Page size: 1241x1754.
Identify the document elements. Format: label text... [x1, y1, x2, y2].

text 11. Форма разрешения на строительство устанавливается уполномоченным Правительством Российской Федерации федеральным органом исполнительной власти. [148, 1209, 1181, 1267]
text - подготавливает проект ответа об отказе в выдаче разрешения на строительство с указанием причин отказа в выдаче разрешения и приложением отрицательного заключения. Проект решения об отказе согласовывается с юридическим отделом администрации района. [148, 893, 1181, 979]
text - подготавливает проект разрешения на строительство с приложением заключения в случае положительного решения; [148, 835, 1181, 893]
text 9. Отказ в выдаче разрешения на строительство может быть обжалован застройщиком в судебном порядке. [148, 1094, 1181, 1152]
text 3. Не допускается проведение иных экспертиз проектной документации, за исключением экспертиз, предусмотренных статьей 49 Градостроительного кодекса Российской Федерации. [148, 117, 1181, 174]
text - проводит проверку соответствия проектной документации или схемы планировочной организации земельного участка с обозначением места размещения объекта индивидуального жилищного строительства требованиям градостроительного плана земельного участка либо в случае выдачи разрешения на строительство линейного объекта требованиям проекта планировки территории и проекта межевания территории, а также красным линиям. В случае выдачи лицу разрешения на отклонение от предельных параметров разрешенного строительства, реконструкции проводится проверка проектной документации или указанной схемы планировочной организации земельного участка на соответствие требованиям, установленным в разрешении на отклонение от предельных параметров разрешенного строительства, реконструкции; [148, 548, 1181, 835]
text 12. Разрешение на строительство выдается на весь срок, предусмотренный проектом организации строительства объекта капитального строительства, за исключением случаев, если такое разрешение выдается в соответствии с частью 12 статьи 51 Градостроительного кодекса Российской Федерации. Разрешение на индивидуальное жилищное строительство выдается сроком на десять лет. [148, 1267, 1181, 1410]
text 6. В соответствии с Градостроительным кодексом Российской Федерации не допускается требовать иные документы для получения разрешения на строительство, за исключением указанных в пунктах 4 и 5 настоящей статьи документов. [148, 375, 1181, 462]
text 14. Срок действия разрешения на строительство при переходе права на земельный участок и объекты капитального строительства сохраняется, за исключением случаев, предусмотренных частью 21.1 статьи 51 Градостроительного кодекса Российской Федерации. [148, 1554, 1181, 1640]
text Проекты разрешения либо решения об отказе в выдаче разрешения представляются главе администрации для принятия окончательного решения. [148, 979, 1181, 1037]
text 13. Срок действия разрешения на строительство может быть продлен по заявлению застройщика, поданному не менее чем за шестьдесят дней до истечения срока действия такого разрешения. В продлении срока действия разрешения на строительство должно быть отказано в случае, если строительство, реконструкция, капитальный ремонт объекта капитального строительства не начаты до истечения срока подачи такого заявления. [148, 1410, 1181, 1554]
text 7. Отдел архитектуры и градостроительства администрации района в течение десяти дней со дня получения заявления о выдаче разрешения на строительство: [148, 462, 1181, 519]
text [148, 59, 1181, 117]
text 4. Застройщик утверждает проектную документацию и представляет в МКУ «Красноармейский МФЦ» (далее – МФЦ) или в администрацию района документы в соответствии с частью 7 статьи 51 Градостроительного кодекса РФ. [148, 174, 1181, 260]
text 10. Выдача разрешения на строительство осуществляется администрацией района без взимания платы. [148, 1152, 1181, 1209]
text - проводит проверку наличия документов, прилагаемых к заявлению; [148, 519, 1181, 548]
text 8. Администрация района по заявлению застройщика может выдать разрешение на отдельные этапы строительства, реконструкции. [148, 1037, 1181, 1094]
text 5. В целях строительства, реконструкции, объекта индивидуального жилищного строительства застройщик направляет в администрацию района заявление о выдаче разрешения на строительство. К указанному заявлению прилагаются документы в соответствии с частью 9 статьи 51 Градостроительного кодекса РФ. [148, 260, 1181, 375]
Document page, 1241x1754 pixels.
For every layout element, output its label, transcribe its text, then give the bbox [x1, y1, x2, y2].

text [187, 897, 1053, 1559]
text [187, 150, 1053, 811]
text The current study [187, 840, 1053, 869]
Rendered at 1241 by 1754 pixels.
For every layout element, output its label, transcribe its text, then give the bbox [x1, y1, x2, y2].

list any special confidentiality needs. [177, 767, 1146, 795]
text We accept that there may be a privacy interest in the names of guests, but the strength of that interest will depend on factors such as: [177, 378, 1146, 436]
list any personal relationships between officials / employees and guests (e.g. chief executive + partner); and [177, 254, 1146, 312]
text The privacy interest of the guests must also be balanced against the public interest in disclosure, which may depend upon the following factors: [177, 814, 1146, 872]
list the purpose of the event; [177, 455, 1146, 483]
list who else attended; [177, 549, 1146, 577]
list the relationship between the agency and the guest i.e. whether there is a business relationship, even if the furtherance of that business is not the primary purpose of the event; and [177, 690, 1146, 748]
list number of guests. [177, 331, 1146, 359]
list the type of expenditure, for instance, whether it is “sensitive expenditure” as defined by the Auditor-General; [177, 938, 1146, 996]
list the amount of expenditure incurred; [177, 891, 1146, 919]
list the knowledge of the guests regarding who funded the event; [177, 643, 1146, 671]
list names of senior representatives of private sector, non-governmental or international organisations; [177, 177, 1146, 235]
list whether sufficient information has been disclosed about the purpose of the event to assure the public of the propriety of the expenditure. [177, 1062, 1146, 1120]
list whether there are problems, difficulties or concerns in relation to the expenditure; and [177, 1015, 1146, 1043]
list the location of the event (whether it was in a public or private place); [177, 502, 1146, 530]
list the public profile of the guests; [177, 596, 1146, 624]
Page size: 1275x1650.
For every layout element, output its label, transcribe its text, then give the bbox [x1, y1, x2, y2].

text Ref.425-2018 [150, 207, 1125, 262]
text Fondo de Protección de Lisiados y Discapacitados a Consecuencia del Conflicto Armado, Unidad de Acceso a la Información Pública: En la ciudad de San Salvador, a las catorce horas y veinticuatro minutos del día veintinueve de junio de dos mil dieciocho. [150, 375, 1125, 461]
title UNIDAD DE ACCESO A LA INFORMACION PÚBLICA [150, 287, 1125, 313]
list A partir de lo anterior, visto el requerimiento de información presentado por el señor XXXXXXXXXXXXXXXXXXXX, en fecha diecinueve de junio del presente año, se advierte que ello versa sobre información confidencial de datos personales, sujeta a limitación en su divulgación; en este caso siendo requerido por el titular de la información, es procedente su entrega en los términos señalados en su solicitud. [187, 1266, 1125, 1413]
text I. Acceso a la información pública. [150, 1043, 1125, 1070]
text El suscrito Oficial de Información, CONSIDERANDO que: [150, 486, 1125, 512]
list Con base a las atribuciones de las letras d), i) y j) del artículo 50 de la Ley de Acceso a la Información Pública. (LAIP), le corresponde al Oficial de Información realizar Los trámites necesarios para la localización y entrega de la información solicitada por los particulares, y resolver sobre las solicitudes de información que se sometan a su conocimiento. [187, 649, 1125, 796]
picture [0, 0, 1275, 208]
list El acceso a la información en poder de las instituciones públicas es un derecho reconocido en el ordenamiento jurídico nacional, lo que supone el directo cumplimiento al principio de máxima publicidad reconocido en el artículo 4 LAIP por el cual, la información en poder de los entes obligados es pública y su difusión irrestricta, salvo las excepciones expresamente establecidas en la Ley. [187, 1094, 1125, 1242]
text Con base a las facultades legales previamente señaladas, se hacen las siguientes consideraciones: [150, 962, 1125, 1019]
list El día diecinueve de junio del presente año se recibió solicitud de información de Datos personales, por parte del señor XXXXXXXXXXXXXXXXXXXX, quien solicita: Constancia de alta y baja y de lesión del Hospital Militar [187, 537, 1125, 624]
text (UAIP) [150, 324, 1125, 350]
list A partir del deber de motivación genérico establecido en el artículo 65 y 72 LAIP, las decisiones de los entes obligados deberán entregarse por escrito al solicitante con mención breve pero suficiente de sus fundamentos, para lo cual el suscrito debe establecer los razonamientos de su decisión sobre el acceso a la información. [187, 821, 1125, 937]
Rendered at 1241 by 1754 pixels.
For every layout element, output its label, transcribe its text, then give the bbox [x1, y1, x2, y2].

▶ Try it: Lines with "factors": find them in the data and copy each one.

▶ Your response:
text We accept that there may be a privacy interest in the names of guests, but the strength of that interest will depend on factors such as: [177, 378, 1146, 436]
text The privacy interest of the guests must also be balanced against the public interest in disclosure, which may depend upon the following factors: [177, 814, 1146, 872]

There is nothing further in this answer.